The magistrate actually squirmed in his seat and the viscount smiled to himself, however, the man then held up an official looking warrant. “I…I…” the magistrate stuttered, “know that you have sway in many high offices, but this is a legal document, my lord…for your arrest.”

“Is it, by God!” the viscount roared, and was pleased to see the crowd shrink into itself. “What is the charge?”

“Murder, ye divil, murder!” cried a distraught woman as she wrung her hands and stepped towards him.

He looked at her and past her to the crowd. Everyone, other than the magistrate, was on foot. They had come a long way to confront him.

“Why do you say such a thing?” he asked, totally puzzled.

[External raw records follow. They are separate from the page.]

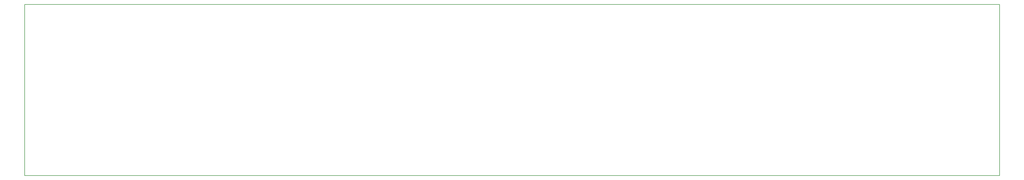
<source format=gbr>
G04 DipTrace 2.4.0.1*
%INBoardOutline.gbr*%
%MOIN*%
%ADD11C,0.0055*%
%FSLAX44Y44*%
G04*
G70*
G90*
G75*
G01*
%LNBoardOutline*%
%LPD*%
X3940Y3940D2*
D11*
X134440D1*
Y26940D1*
X3940D1*
Y3940D1*
M02*

</source>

“Ye killed me daughter, ye did. Ye seduced the poor child to yer devilry, made her one of yer witches, and then cast her aside. She died in a convulsion from one of yer spells!”

“I am sorry for it, but…I don’t even know who your daughter is…” he started.

“She was Miss Melony Fry,” the magistrate said.

“Ah, Miss Fry,” he said slowly.

“Then you admit. You knew her?” the magistrate pursued.

“Yes, I knew her, but I don’t understand why I am being charged with her death?” The viscount was truly at a loss.

“I, myself, have seen you dallying with the poor girl in town. ‘Twas yer own unmistakable pendant that she held in her hand when she took her last breath,” the magistrate continued.

“My pendant? I lost that more than three or four days ago. If you had come up to the house first, you could have questioned my aunt, my servants…”

“And been put off!” the mother of the girl cried.

He turned to her now and said gently, “I am sorry for your loss, but I would have never hurt Melony or any other female.” He turned to the magistrate. “Sir, if you had come up to the house, as I said, my cousin, Mrs. Echworth, would have attested to the fact that I lost the pendant days ago…and that the entire staff had been put to searching for it.”

“A good story,” the magistrate cut him off. “However, it does not clear you.”

Out of patience, the viscount shouted, “Do you realize what you are doing, accosting me with that rabble at your back? By Jupiter, sir, I shall have your job and then your head for this insult, and stop waving that piece of worthless paper at me!”

He had the satisfaction of seeing the magistrate’s lips quiver. The man looked momentarily uncertain, however, evidently he had no intention of backing off.

The crowd at his back called for action, and apparently he realized he had to appease them. He put up his hands, but it did not silence them and they started shouting for justice.

“Ah,” said the viscount quietly to the magistrate, “you see now, the crowd gets restless. Your superiors will not approve if this gets out of hand, and it is about to do just that. Look at him—to your left, calling for blood. Well, I don’t intend to give him mine.”

“Easy! Steady now,” the magistrate told the crowd, but the din was a roar and he was not heeded. “Perhaps if you come with me now, my lord,” he suggested. “Perhaps then they will calm down.”

“Go wit ye?” the viscount’s man, Epps, snorted.

“What, so as a jury of his peers can be dazzled by his name and his charm?” said a woman in the crowd. “No, Magistrate Rawkens, that won’t do. We have a mind to deal with him now!”

A man raised his pitchfork in the air and called for the viscount’s death. Another yelled, “An eye for an eye…what say ye, lads?”

“Aye,” growled yet another. “Bring him off that divil horse of his and hang him high!”

The chant went through the crowd as the viscount made his plans. He marveled at the way each individual lost his identity as they became one, a unit of power. Violence like a wave washed into them, and a stone was picked up and thrown at the viscount.

Unused to such treatment, the viscount’s horse reared and flayed his front legs in the air. The stallion’s whinny shook the atmosphere with an eerie sound and the proud steed was a beauty to behold. For a moment, the mob paused to watch him.

Montlaine grinned and felt the devil they had dubbed him as he called out his horse’s name, “Aye then, Midnight!”

He was down low, leaning into his horse’s neck, and in the splitting of a second he charged towards the rabble, who parted in a flurry of screams and terror as he jumped high to avoid trampling some who had not quite moved out of the way.

With a rumble of laughter and a rush of excitement, the Devil of Montlaine vanished into the night!